Nous connaissons tous la Grande Ourse. Pourtant nous n’avons pas toujours employé ce nom. Comment nos aïeux en parlaient-ils ? Et qu’est-ce que cela leur inspirait ?
La Grande Ourse, lo car ou lo carriòt

La Grande Ourse est une des constellations les plus connues et les plus faciles à reconnaitre. À vrai dire, il n’est pas si simple d’y voir une ourse, car, de toutes ses étoiles, seules 6 sont vraiment brillantes. On en retient souvent ce que l’on appelle en français la Casserole ou le Chariot, c’est-à-dire les sept étoiles qui évoquent clairement cette forme.
En outre, elle reste dans notre ciel toute l’année et durant toute la nuit. Pas étonnant qu’elle ait été un repère dans nos pays.
Cependant, en Gascogne, elle s’appelle lo Carriòt de David [le Chariot de David], lo Car deu cèu [le Chariot du ciel], lo Car triomfau [Le char triomphal], lo Carriòt deus sèt estèus [Le chariot des sept étoiles] ou simplement los Sèt estèus [les Sept étoiles].
Ainsi, on peut l’identifier dans ce poème du Bigourdan Jean-Pierre Pecondom, écrit en 1860, et intitulé Estreos d’et permé d’et an :

Gardatz eras set crabèras
Un lugran escarrabelhat,
Tres hustets e huserèras
Qui van decap ath Vedat;
Sus nos eth car de renversa,
De Noë era senta crotz;
Cèu estelat qui versa
Sus nosauts mila favors
[Regardez les sept chevrières / Une étoile brillante / Les trois coins et les filandières / Qui vont vers le Bedat ; / Sur nous le char retourné / De Noë la sainte croix / Ciel pur étoilé qui verse / Sur nous mille faveurs]. Traduction de Francis Beigbeder.
Vous noterez les constellations Set crabèras, Tres hustets, Huserèras, Eth car, Noë era senta crotz.
Quel est l’origine de la Grande Ourse ?

Si nous n’avons pas d’information sur la Gascogne, nos voisins Catalans en ont une. Et l’ethnologue catalan Joan Amades (1890-1959) nous raconte, dans Costumari Català : La constel·lació de l’Óssa major és coneguda en molts pobles pel Carro. La veu popular diu que el carro del cel va ésser el primer que hi va haver i que, com que va representar un gran avenç per al transport, puix que abans tot s’havia de portar a coll d’homes o a bast d’animals, Nostre Senyor, desitjós que no es perdé- la mena d’aquell nou invent que representava un tan gran descans per a l’home, va fer posar el primer carro dall del cel, perquè sempre més se sabés com era i se’n pogués tornar a fer un altre.
[La constellation de la Grande Ourse est connue dans plusieurs villes sous le nom de Char.
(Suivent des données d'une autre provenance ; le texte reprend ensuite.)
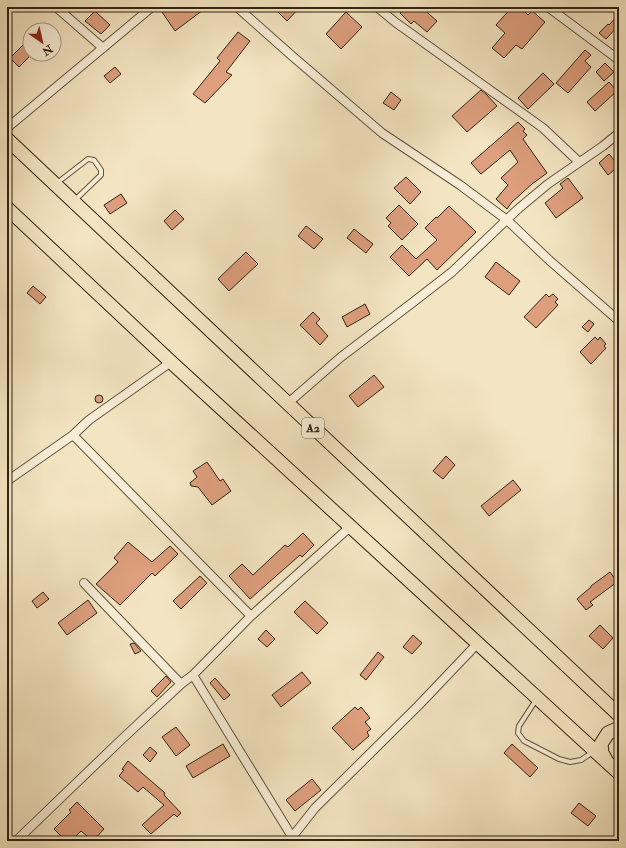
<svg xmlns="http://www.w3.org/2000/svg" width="626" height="848" font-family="'IM FELL Double Pica',serif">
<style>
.building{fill:#dd9f7e;stroke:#312311}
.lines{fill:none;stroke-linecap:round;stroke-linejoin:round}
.service-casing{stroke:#62543d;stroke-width:6}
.minor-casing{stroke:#62543d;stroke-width:10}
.trunk-casing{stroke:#312311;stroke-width:15}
.service{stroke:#f8eed7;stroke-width:4}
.minor{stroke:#f8eed7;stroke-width:8}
.trunk{stroke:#f4e5c2;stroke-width:13}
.labels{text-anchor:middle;stroke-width:3.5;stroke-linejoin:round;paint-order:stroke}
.shield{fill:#f8eed7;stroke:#6d604c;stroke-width:1}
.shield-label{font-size:12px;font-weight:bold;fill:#312311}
</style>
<rect width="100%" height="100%" fill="#f4e5c2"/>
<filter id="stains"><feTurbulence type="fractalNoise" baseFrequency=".005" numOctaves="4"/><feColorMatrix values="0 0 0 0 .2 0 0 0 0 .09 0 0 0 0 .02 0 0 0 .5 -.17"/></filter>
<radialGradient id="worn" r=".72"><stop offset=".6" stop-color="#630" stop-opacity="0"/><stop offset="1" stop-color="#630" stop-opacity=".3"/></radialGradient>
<path class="building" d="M 170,7 L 207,7 L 175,31 L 162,12 Z
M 273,7 L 300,7 L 287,21 Z
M 406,7 L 421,7 L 437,21 L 427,32 L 414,21 L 411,24 L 400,13 Z
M 512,7 L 520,7 L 528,15 L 532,11 L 545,22 L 522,49 L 516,45 L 504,58 L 492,48 L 505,33 L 496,25 Z
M 95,11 L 110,25 L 101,34 L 85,21 Z
M 346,12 L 362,27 L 341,49 L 326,34 Z
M 619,14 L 619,25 L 606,39 L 599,33 L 608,24 L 609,25 Z
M 238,32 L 250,41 L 226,72 L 232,75 L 205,103 L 193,94 L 220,61 L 217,58 Z
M 30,38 L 30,56 L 19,67 L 10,58 Z
M 585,50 L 591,55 L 585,61 L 591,67 L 568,93 L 556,83 Z
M 605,63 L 614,72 L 604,81 L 596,72 Z
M 115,67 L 121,74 L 110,83 L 104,76 Z
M 543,73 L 554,84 L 528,109 L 518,98 Z
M 609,82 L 617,91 L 595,111 L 587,102 Z
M 481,90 L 487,95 L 497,106 L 467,132 L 452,116 Z
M 391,92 L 401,100 L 394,110 L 383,103 Z
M 518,122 L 525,129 L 523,131 L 527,135 L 523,139 L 547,173 L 532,184 L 512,202 L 507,209 L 496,199 L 508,185 L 501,178 L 518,162 L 510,150 L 481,174 L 471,163 Z
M 609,154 L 619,166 L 608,175 L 599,163 Z
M 406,177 L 421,192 L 410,204 L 394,188 Z
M 568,178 L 583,198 L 556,218 L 545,203 L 563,188 L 560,184 Z
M 121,194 L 127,203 L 110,214 L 104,205 Z
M 399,205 L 418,224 L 402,240 L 388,226 L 391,223 L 386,218 Z
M 449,206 L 476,232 L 437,270 L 427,259 L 409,276 L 390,257 L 402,245 L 416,259 L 437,240 L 425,228 L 436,217 L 437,218 Z
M 175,210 L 184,219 L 172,230 L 164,221 Z
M 306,226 L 323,239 L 314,249 L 298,236 Z
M 354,229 L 373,244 L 366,253 L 347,238 Z
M 246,252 L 258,264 L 229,291 L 218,279 Z
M 496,262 L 520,281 L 509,295 L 485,277 Z
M 33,286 L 46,297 L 40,304 L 27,293 Z
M 546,294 L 549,297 L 553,294 L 558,299 L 555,302 L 558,305 L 536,328 L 524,317 Z
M 365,304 L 370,314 L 347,327 L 342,317 Z
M 313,312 L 320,319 L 316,323 L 328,336 L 320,345 L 300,325 Z
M 589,320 L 594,324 L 588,332 L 582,327 Z
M 595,337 L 598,340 L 600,337 L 606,344 L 604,346 L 606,348 L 591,364 L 580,352 Z
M 374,375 L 384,387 L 358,407 L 349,396 Z
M95 399a4 4 0 1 1 8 0a4 4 0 1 1-8 0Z
M 446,456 L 455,465 L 443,479 L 433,471 Z
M 207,462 L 220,481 L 223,479 L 231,491 L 212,505 L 198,487 L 191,486 L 190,483 L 197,477 L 193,471 Z
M 513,480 L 521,490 L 489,516 L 481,506 Z
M 303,533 L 314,545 L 302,557 L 300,555 L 250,599 L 229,576 L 242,564 L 253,575 L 285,545 L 288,547 Z
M 128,542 L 152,562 L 170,546 L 178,554 L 155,576 L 152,573 L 120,605 L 96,584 L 118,562 L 114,558 Z
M 610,572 L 617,582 L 590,602 L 593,605 L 586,610 L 577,599 L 591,587 L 591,586 Z
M 200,576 L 207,583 L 181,609 L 173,601 Z
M 43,592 L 49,599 L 37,608 L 32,601 Z
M 88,600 L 97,613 L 67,635 L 58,623 Z
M 305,601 L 328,623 L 317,634 L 294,612 Z
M 600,625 L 613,638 L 603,649 L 589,636 Z
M 266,630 L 275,639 L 267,647 L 258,639 Z
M 413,635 L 422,643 L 412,654 L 403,647 Z
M 134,643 L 141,651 L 135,654 L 130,644 Z
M 378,652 L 384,657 L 366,680 L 360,675 Z
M 302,672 L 311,683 L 281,707 L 272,695 Z
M 166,676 L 171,682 L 157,697 L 151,691 Z
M 215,678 L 230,695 L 224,700 L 210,683 Z
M 355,707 L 358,710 L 361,707 L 370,718 L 365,722 L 371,729 L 367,732 L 369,736 L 353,750 L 332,728 Z
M 176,727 L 190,745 L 176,756 L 162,737 Z
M 223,744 L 230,756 L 193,778 L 186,766 Z
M 512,744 L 538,768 L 530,777 L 504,753 Z
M 150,747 L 157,753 L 150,762 L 143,755 Z
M 128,761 L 165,793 L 164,795 L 181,813 L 177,817 L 174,814 L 151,834 L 142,825 L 164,805 L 143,787 L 138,792 L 119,776 L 124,770 L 122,769 Z
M 312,779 L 321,790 L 295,811 L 286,800 Z
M 77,802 L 104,829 L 93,841 L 81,831 L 71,841 L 66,841 L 54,829 L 71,812 L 69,810 Z
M 579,803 L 596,816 L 588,826 L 571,813 Z"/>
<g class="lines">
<defs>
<path id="service" d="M 57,183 L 88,159 L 94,160 L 101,170 L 101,175 L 75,200
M 536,700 L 519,726 L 518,733 L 524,741 L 559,759 L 570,762 L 581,760 L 593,752"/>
<path id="minor" d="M 56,7 L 103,48
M 237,7 L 291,55 L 382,133 L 460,185 L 507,220 L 549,260 L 619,321
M 377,7 L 395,22 L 543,128 L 579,162
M 548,7 L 619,60
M 7,128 L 152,7
M 171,362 L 89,420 L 73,435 L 251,616
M 287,404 L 341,357 L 412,303 L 452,272 L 518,209 L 548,184 L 603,146 L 619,133
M 7,481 L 73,435
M 84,583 L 181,684
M 193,675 L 294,840
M 16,841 L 121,740 L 181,684 L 193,675 L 251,616 L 351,526
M 289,841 L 315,808 L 418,706 L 478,643"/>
<path id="trunk" d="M 7,139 L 619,715
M 7,208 L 171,362 L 619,773
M 606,760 L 602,753 L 601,744 L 608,733 L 619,728"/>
</defs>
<use href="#service" class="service-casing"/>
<use href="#minor" class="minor-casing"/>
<use href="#trunk" class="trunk-casing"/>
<use href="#service" class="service"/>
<use href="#minor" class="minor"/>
<use href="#trunk" class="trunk"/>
</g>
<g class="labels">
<rect class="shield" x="302" y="418" width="22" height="20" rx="3"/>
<g class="shield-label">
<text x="313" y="432">A2</text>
</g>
</g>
<rect width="626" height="848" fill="none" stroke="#f4e5c2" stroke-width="24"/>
<rect x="8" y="8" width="610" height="832" fill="none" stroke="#312311" stroke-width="2"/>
<rect x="12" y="12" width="602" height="824" fill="none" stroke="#312311"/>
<g transform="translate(42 42) rotate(146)"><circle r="19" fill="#f8eed7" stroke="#a89d88"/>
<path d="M0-3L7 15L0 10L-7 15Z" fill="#8f2418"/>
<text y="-6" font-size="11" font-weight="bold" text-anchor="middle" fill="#312311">N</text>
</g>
<rect width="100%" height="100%" filter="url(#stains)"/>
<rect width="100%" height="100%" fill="url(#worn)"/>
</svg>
La légende raconte que le Char du Ciel était le premier qui exista et que, compte tenu du grand progrès qu’il représentait pour le transport, puisque, auparavant, il fallait tout transporter à dos d’homme ou a dos d’animal, Notre Seigneur, voulant que cette invention qui évitait à l’homme tant de fatigue ne se perde pas, a mis le premier char dans le ciel pour l’on sache toujours comment s’y prendre pour en faire un autre.]
Lo Car deu rei David

Quant à Jean-François Bladé (1827-1900), il rapporte dans ses Contes de Gascogne, cette légende intitulée « Le Char du roi David », donc une légende de la Grande Ourse, et dictée par Pauline Lacaze, originaire de Panassac (Gers) : La nuit, quand il fait beau temps, vous voyez, du côté de la bise [nord], sept grandes étoiles et une petite, assemblées en forme de char. C’est le Char du roi David, qui commandait, il y a bien longtemps, dans le pays où devait naitre le Bon Dieu. Le roi David était un homme juste comme l’or, terrible comme l’orage. Voilà pourquoi le Bon Dieu le prit au ciel, quand il fut mort, et plaça son char où vous le voyez.
Lo car e los bueus [Le char et les bœufs]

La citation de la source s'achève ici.